No hay otra cosa que importe que ver esa lágrima caer, una lagrimita diminuta transitando a través de su mejilla, desatada hacia las honduras indómitas del corazón por la revelación de la palabra que horada ese corazón y que viene desde otro, para devolver toda esa tristeza al mundo, una tristeza que apenas si llega a doliente, contenida en la forma que le da el silencio cómplice de los que saben se quieren bien, se libera impasible, la lágrima no opone resistencia a su muerte ineluctable; es por eso que no puedo concebir un duplicado ni contener a otra que de ella venga que no sea la que es, o la que quiere ser, una vez afuera, la que yo elijo; acontece así la historia porque hay otro que soy yo que la observa, es otro y ese otro soy yo y la observa, porque acontece en otra historia la observa, la corresponde, la desea y la cuenta. La desea y la cuenta.
Puedo recordar toda la escena de principio a fin como si contemplara una fotografía de Cecilia y su tristeza de aquella tarde en la escuela 42 o la escena de la puerta entreabierta en que mamá recitaba un poema de Dylan a Cecilia antes de dormir. Bob no terminó de subirse al taxi que su rostro entumeció, agitado como estaba, aunque no se le notara del todo la conmoción interna, la lúgubre y siempre bulliciosa convulsión que precede a una despedida. Así estaba cuando ni cuenta se dio que el coche ya andaba, que regresaba; quería marcharse y ahora que lo está haciendo su única preocupación residía en haberlo deseado con tanto ahínco, eso le hace pensar que el tiempo pasó demasiado pronto y se puso un poco triste; sus ojos la dejaron salir, a la tristeza, que es, en la soledad y el silencio profundos, la única salida al mundo que le conozco. Estoy seguro que pensé que no había nada más por hacer cuando, después de bajar la ventanilla, clavó su mirada entre la gente, fue un momento nada más, un instante, que fue el tiempo que necesitó para distinguirla. Deténgase, deténgase, le dijo al chofer, aguarde un momento, y se bajó.

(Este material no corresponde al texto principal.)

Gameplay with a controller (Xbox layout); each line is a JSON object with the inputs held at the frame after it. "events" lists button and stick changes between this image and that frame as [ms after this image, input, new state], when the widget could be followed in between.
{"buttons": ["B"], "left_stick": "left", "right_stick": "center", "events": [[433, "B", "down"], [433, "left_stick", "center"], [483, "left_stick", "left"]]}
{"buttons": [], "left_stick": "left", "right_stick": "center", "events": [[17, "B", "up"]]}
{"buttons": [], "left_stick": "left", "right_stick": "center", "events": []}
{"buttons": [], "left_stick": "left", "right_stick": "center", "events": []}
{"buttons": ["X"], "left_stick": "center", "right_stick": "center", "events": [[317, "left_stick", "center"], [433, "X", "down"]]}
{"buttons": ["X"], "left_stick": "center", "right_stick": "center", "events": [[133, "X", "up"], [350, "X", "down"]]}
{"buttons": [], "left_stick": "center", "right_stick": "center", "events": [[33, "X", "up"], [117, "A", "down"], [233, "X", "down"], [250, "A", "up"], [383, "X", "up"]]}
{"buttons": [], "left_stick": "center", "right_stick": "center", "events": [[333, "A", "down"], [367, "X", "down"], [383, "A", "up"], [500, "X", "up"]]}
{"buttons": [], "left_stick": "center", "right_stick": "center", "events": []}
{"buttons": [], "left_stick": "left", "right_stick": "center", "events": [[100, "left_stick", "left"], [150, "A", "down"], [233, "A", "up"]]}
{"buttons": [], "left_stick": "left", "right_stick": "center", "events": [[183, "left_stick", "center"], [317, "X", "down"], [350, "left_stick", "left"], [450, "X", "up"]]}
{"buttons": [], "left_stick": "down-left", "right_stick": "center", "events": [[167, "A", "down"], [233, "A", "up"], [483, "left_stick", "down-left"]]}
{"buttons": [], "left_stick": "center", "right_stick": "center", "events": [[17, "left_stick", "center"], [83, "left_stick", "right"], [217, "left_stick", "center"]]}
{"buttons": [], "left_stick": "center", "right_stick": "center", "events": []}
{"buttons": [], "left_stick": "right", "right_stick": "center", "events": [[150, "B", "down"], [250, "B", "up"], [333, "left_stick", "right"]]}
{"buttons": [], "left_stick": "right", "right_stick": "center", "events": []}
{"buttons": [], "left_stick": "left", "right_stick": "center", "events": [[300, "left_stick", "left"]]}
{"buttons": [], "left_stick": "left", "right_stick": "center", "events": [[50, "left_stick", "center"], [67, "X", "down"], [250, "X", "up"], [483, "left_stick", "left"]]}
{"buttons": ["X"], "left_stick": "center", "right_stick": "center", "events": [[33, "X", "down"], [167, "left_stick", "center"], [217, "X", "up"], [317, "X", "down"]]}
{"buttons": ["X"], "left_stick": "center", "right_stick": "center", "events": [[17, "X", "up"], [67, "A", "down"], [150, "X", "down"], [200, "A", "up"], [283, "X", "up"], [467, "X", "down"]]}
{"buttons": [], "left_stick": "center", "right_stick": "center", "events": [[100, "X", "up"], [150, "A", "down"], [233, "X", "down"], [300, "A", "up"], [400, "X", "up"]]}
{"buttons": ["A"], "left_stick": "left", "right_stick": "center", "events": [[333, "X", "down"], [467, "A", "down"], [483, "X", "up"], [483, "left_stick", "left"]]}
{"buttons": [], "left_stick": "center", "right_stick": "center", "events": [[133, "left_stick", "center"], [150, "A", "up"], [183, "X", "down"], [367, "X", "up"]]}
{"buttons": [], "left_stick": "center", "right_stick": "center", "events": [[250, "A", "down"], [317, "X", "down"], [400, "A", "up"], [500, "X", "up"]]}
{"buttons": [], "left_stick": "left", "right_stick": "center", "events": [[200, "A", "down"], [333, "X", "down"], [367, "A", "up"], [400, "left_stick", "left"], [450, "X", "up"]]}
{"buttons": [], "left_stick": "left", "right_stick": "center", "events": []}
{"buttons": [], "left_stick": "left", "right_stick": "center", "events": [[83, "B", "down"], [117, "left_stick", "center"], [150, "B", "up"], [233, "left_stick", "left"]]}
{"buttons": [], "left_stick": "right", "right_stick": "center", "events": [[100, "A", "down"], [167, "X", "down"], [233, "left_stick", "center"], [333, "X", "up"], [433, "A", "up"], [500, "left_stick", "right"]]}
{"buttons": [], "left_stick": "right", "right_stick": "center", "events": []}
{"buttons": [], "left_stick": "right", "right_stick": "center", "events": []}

Ella caminaba de espalda al mundo; pero al mundo, al igual que al pasado particular e histórico, si a esos pasados me atrevo a invocar, no se le vuelven la espalda con tanta ligereza, porque tal osadía es pagada con la suerte que ellos, a su antojo y parecer, echan sobre vuestros destinos. Basta con fijarse en cómo Charlotte quedó ante este impensado regreso, le tiembla todo el cuerpo, ya nuevamente frente al suyo, el de Bob, que ahora la mira profusamente, aunque no le hace falta; lo conoce de memoria, hay rostros que no se olvidan nunca y el de esta bellísima muchacha neoyorquina es uno, quizá a partir de ahora el único, sabe que es el único y por eso la trae hacia sí y la abraza, es lo que se hace cuando se ha aprendido a querer a alguien, bien podría amoldarse ella a la forma de su pecho, o viceversa, a su flaqueza, a su soledad, a su miseria, que si a esa no la conoce no faltará oportunidad, como lo es el turno ahora de la esperanza. O felicidad, que es, quizá, la explosión contenida que vendrá, la sangre que arriba querrá estallar, después, porque hay que prestar atención a qué sucede ya: su mano izquierda sube hasta su nuca y acaricia sus rubios cabellos; ella siente este afecto; lo sé porque su cara descansa sobre su hombro, serena e impasible, empero, vulnerable; sus pupilas parecen dilatarse, espera su sollozo un parpadeo, que viene, sí, parpadea, llora, no, no es un llanto, es apenas una lágrima, abre y cierra los ojos y la lágrima que antes caí ya no está. Charlotte asiente y dice que está bien.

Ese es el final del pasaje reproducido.